S. Shawcross / 19.5" x 9.5" / Oil on masonite /
There's an island, I figure anyway, somewhere in the Caribbean where the long hot sands stretch out alongside the teal blue ocean and the wind wafts through coconut trees. This is an island where "they" are. (This, of course, is just "my" grand conclusion based on living daily here in the northern part of the world.) They are the people who are not here. They are the people with whom we wish to conduct some sort of interaction with but whom always seem to be "not here right now." Everywhere you go, you are told that the manager is not here right now, would you like to speak to someone else? The owner is not here right now, would you like to come back later? The person you elected in the last election isn't here this year would you like a candy? The bank manager is not available at the moment, would you like a free calendar? They are not here. They are never here. They are there. That can be the only conclusion: there is an island full of people who are not here.

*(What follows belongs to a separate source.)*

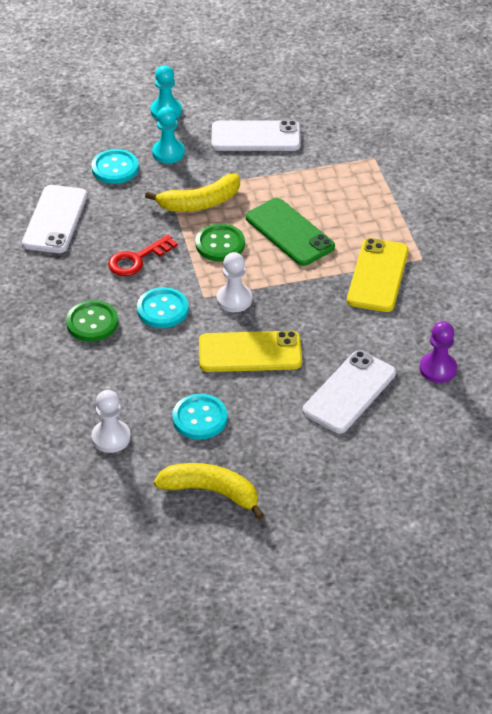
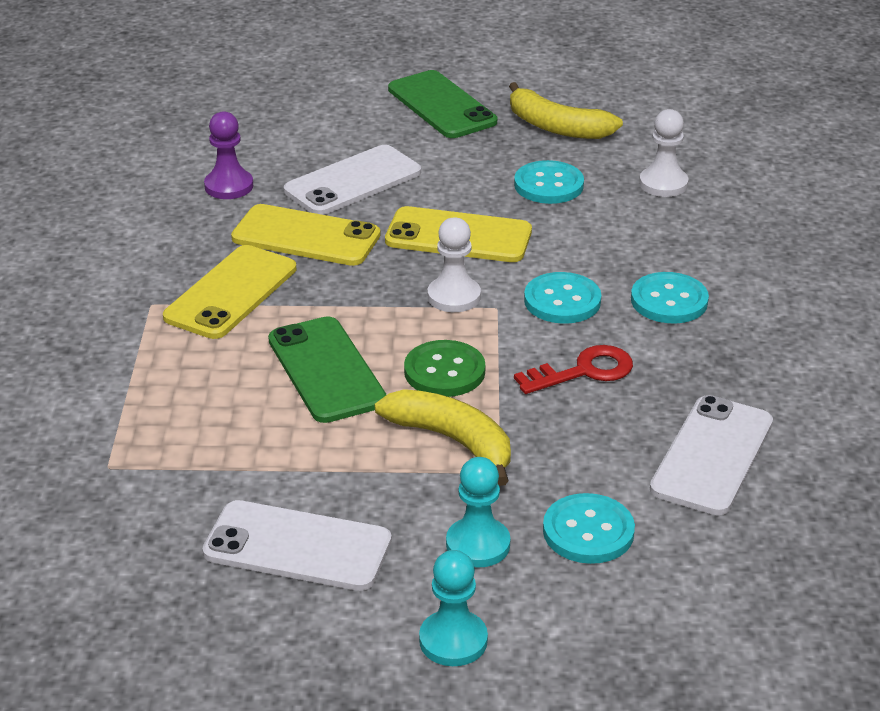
camera: 165 degrees left, 10 degrees down
(92, 322) = (669, 301): green button -> turquoise button
(200, 203) = (452, 441): yellow banana -> yellow banana turned 45 degrees clockwise
(318, 500) = (442, 105): none -> green phone
(355, 331) = (306, 236): none -> yellow phone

The people who are not here leave behind their little minions to handle things because they are there and not here. One of the most important minions sits behind a very important looking desk in a profoundly conspicuous location under a usually lighted sign called Information. They have practised for hours pretending to be on the telephone on a very important matter before they actually look up to tell you they don't have that information right now. Their job is to tell you they don't have any information on whatever matter you bring up. They will never actually have that information anyway in their lifetime but they don't tell you that. You could come back day after day after day and they would still not have the information because whoever might have that that information is living on an island in the Caribbean drinking no doubt pina coladas on a lounge chair laughing about something or another. Probably about you; although I can't say that with any certainty, although I have my suspicions.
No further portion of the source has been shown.